All Posts by Date or last 15, 30, 90 or 180 days.

As an Amazon Associate I earn from qualifying purchases @AMAZON

Designed for the most demanding needs of photographers and videographers.
Connect and charge all of your devices through a single Thunderbolt or USB-C port.

How to More than Double I/O Speed for Validation of Data Integrity of Large Amounts of Data (IntegrityChecker)

As discussed in Years Later, macOS Big Sur leaves Major Disk I/O Performance Bug Unfixed, Apple cannot seem to do more with each release of macOS than create an onslaught new bugs, emojis and glittery features. While fixing more bugs than are created along with improving performance and reliability are way down the list.

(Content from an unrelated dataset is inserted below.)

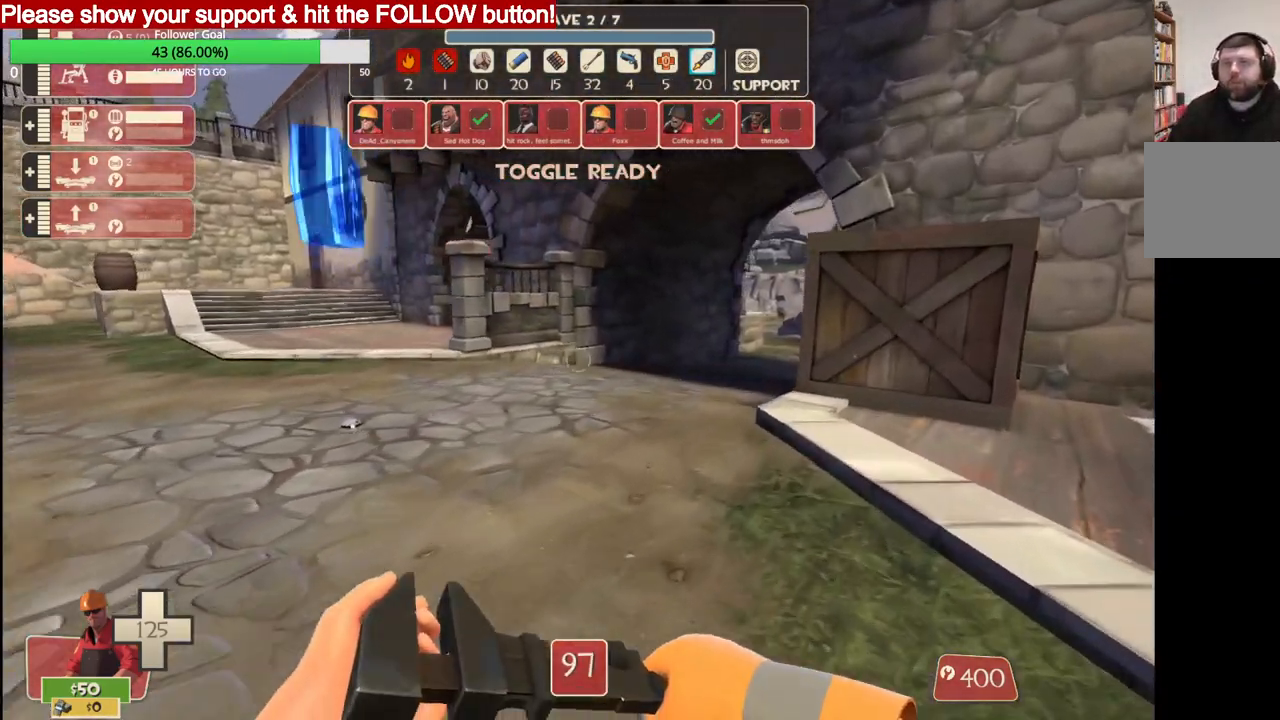
{"buttons": [], "left_stick": "up", "right_stick": "center", "events": []}
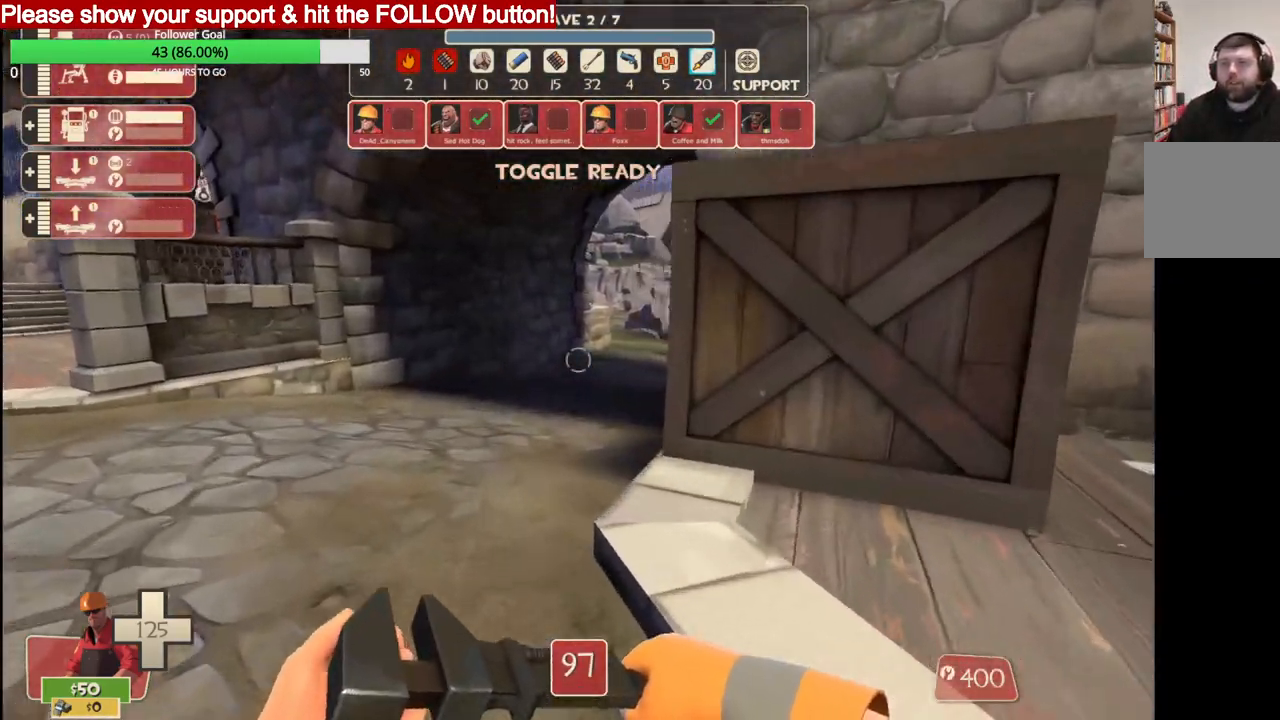
{"buttons": [], "left_stick": "up", "right_stick": "center", "events": []}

So all you can do to deal with Apple’s problems is to work around them, when a workaround exists. Here is one such workaround.

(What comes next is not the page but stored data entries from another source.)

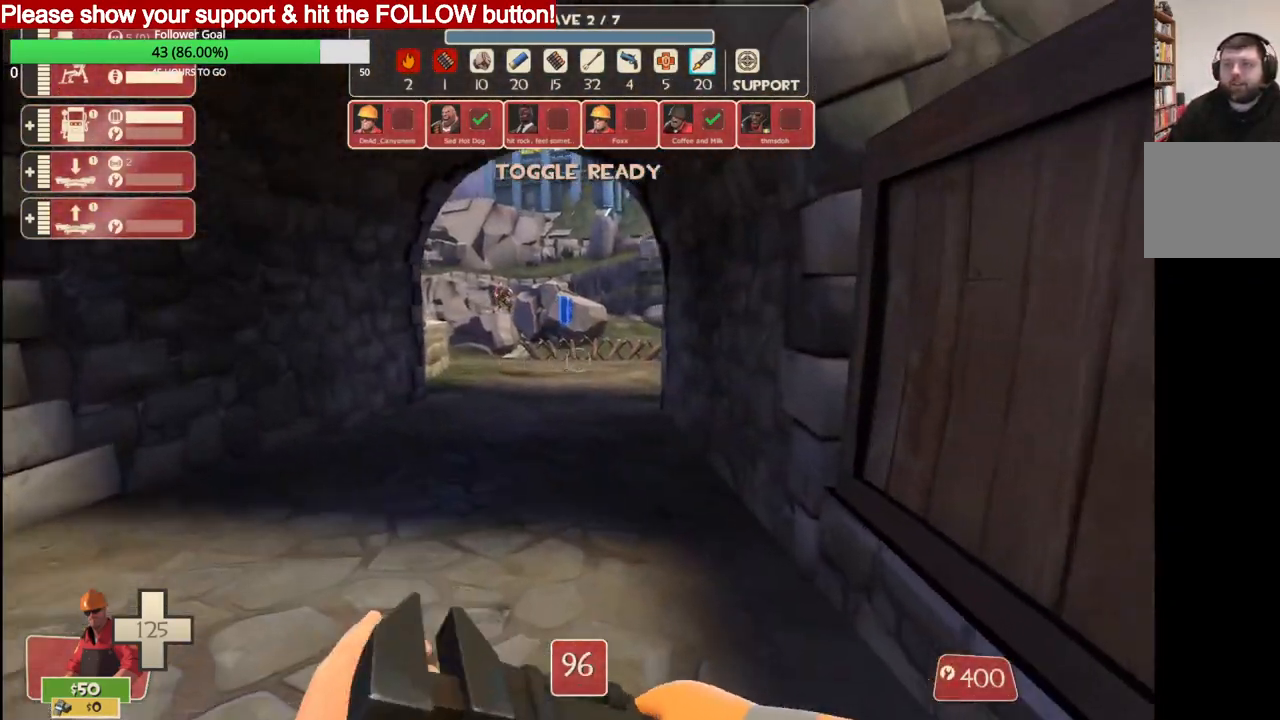
{"buttons": [], "left_stick": "up", "right_stick": "center", "events": []}
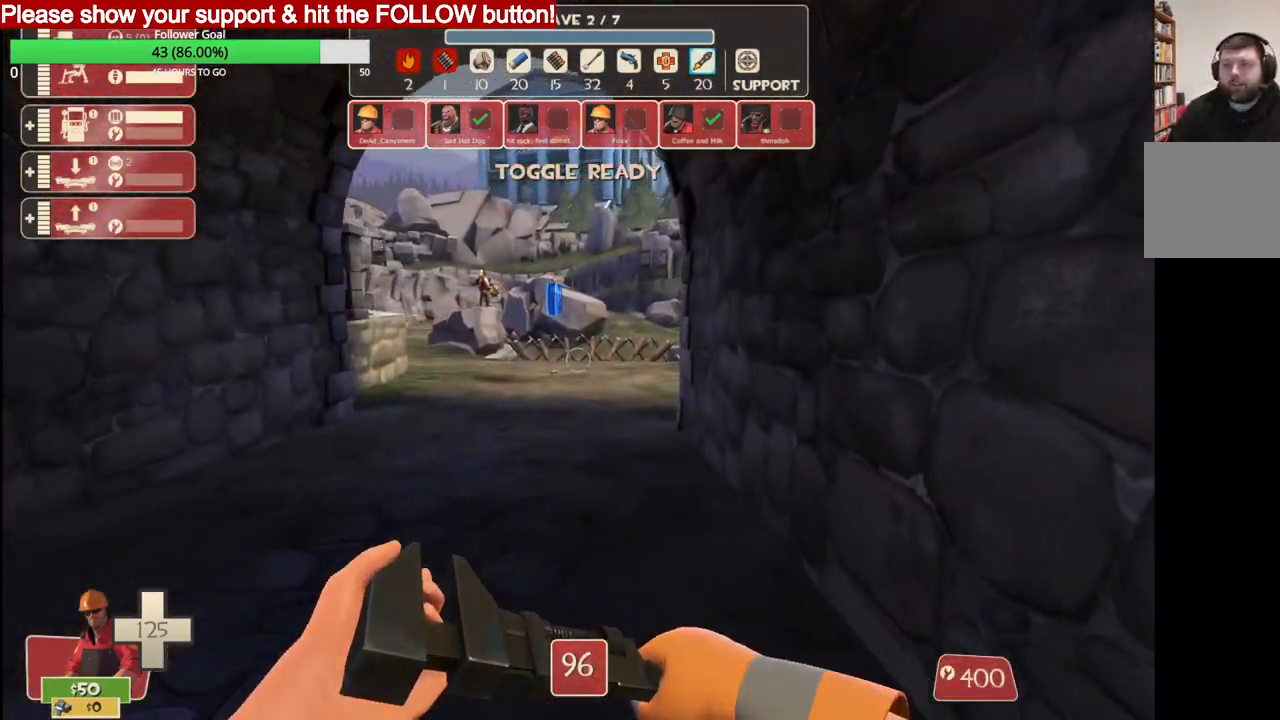
{"buttons": [], "left_stick": "up", "right_stick": "center", "events": []}
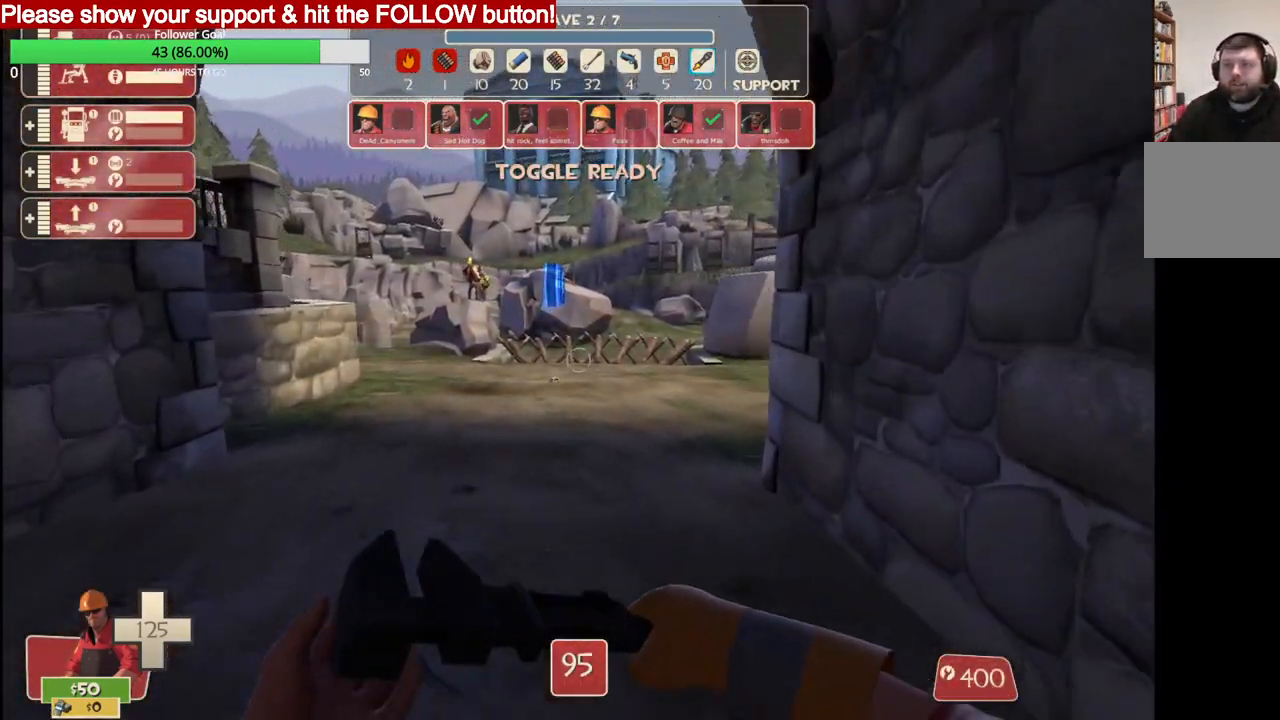
{"buttons": [], "left_stick": "up", "right_stick": "center", "events": [[400, "DPAD_LEFT", "down"], [483, "DPAD_LEFT", "up"]]}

I regularly verify data integrity of my work, which totals ~16TB at this point. It is all on fast SSDs, and much of it on the OWC Accelsior 4M2, which is capable of sustained speeds of nearly 7GB/sec.

But that speed is more than cut in half due to the caching bug in macOS referenced above, at least on systems with a lot of memory. And the more memory you have, the greater the performance loss. That’s right: the more memory you have and the faster the SSD, the greater the performance loss—thank you Apple!

Speed on hard drives and slow SSDs will not be affected much or at all; this issue applies only to very fast SSDs (more than 3GB/sec).

Short version

You can get that lost SSD speed back at least when using diglloydTools IntegrityChecker Java (icj): run 'icj' with 'sudo' as in:
sudo icj verify ...

Diagnosing the performance bug

As files get cached, the algorithm used by macOS incurs more and more overhead—very poor software engineering. Shocking really, given that my Mac Pro has 384GB memory, but can accept 1536GB, where the problem would be 4X worse. And maybe much worse, depending on the algorithm involved.

Below, IntegrityChecker is using only about 10 CPU cores on a 28-core machine. It is being starved for data that should be arriving at 6.9GB/sec, but which macOS has degraded to 3GB/sec because of the caching overhead.

Poor CPU utilization on 28-core Mac Pro, with excessive kernel usage also

Below, the CPU history shows an excessive amount of system (kernel) CPU time being used (red), with the green stuff being the application usage. The reason is inefficient caching, so inefficient that caching overhead takes more time than just reading the data!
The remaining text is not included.